### Supplied records
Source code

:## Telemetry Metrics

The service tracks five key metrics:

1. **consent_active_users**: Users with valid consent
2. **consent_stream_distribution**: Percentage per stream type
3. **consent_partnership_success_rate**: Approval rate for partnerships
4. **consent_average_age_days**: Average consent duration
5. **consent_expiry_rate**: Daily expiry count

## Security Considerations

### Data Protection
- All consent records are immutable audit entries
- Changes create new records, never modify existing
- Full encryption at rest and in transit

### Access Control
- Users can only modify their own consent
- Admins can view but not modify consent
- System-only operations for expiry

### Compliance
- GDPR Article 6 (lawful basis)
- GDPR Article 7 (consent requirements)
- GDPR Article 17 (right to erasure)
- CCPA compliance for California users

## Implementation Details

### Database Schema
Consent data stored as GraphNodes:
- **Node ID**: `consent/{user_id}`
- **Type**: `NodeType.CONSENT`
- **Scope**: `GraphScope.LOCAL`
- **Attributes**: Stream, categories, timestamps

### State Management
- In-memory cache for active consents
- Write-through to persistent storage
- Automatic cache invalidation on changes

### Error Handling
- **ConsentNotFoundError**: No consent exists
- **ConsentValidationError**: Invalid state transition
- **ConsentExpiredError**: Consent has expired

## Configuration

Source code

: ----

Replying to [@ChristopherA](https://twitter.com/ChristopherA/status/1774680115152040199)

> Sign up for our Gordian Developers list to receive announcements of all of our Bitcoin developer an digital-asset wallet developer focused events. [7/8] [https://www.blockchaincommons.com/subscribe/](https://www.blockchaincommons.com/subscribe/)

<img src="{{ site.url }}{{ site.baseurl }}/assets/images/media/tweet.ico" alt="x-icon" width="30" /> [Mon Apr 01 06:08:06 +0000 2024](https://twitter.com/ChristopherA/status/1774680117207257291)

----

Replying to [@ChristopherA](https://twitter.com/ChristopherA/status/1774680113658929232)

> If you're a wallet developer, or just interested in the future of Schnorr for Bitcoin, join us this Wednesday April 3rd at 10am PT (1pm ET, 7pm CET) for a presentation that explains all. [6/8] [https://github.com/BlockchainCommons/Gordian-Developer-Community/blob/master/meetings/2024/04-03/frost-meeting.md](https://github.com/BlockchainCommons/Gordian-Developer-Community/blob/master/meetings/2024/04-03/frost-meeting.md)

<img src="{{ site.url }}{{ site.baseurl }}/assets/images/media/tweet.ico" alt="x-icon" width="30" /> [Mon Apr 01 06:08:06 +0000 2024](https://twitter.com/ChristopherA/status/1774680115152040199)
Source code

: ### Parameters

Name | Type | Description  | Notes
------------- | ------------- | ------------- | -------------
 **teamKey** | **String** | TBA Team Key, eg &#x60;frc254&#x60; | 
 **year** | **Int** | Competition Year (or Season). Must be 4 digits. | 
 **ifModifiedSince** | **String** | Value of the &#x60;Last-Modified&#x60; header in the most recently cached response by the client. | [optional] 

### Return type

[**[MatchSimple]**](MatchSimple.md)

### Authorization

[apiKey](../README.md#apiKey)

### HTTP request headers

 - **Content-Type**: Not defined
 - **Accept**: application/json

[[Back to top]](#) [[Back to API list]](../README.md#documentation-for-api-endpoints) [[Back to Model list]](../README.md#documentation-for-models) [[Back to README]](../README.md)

### Instructions for the task
Swap "Replying to" for "Responding to" wherever it appears in the listing above, and give the listing back with nothing else changed.

### Result of this task
Source code

:## Telemetry Metrics

The service tracks five key metrics:

1. **consent_active_users**: Users with valid consent
2. **consent_stream_distribution**: Percentage per stream type
3. **consent_partnership_success_rate**: Approval rate for partnerships
4. **consent_average_age_days**: Average consent duration
5. **consent_expiry_rate**: Daily expiry count

## Security Considerations

### Data Protection
- All consent records are immutable audit entries
- Changes create new records, never modify existing
- Full encryption at rest and in transit

### Access Control
- Users can only modify their own consent
- Admins can view but not modify consent
- System-only operations for expiry

### Compliance
- GDPR Article 6 (lawful basis)
- GDPR Article 7 (consent requirements)
- GDPR Article 17 (right to erasure)
- CCPA compliance for California users

## Implementation Details

### Database Schema
Consent data stored as GraphNodes:
- **Node ID**: `consent/{user_id}`
- **Type**: `NodeType.CONSENT`
- **Scope**: `GraphScope.LOCAL`
- **Attributes**: Stream, categories, timestamps

### State Management
- In-memory cache for active consents
- Write-through to persistent storage
- Automatic cache invalidation on changes

### Error Handling
- **ConsentNotFoundError**: No consent exists
- **ConsentValidationError**: Invalid state transition
- **ConsentExpiredError**: Consent has expired

## Configuration

Source code

: ----

Responding to [@ChristopherA](https://twitter.com/ChristopherA/status/1774680115152040199)

> Sign up for our Gordian Developers list to receive announcements of all of our Bitcoin developer an digital-asset wallet developer focused events. [7/8] [https://www.blockchaincommons.com/subscribe/](https://www.blockchaincommons.com/subscribe/)

<img src="{{ site.url }}{{ site.baseurl }}/assets/images/media/tweet.ico" alt="x-icon" width="30" /> [Mon Apr 01 06:08:06 +0000 2024](https://twitter.com/ChristopherA/status/1774680117207257291)

----

Responding to [@ChristopherA](https://twitter.com/ChristopherA/status/1774680113658929232)

> If you're a wallet developer, or just interested in the future of Schnorr for Bitcoin, join us this Wednesday April 3rd at 10am PT (1pm ET, 7pm CET) for a presentation that explains all. [6/8] [https://github.com/BlockchainCommons/Gordian-Developer-Community/blob/master/meetings/2024/04-03/frost-meeting.md](https://github.com/BlockchainCommons/Gordian-Developer-Community/blob/master/meetings/2024/04-03/frost-meeting.md)

<img src="{{ site.url }}{{ site.baseurl }}/assets/images/media/tweet.ico" alt="x-icon" width="30" /> [Mon Apr 01 06:08:06 +0000 2024](https://twitter.com/ChristopherA/status/1774680115152040199)
Source code

: ### Parameters

Name | Type | Description  | Notes
------------- | ------------- | ------------- | -------------
 **teamKey** | **String** | TBA Team Key, eg &#x60;frc254&#x60; | 
 **year** | **Int** | Competition Year (or Season). Must be 4 digits. | 
 **ifModifiedSince** | **String** | Value of the &#x60;Last-Modified&#x60; header in the most recently cached response by the client. | [optional] 

### Return type

[**[MatchSimple]**](MatchSimple.md)

### Authorization

[apiKey](../README.md#apiKey)

### HTTP request headers

 - **Content-Type**: Not defined
 - **Accept**: application/json

[[Back to top]](#) [[Back to API list]](../README.md#documentation-for-api-endpoints) [[Back to Model list]](../README.md#documentation-for-models) [[Back to README]](../README.md)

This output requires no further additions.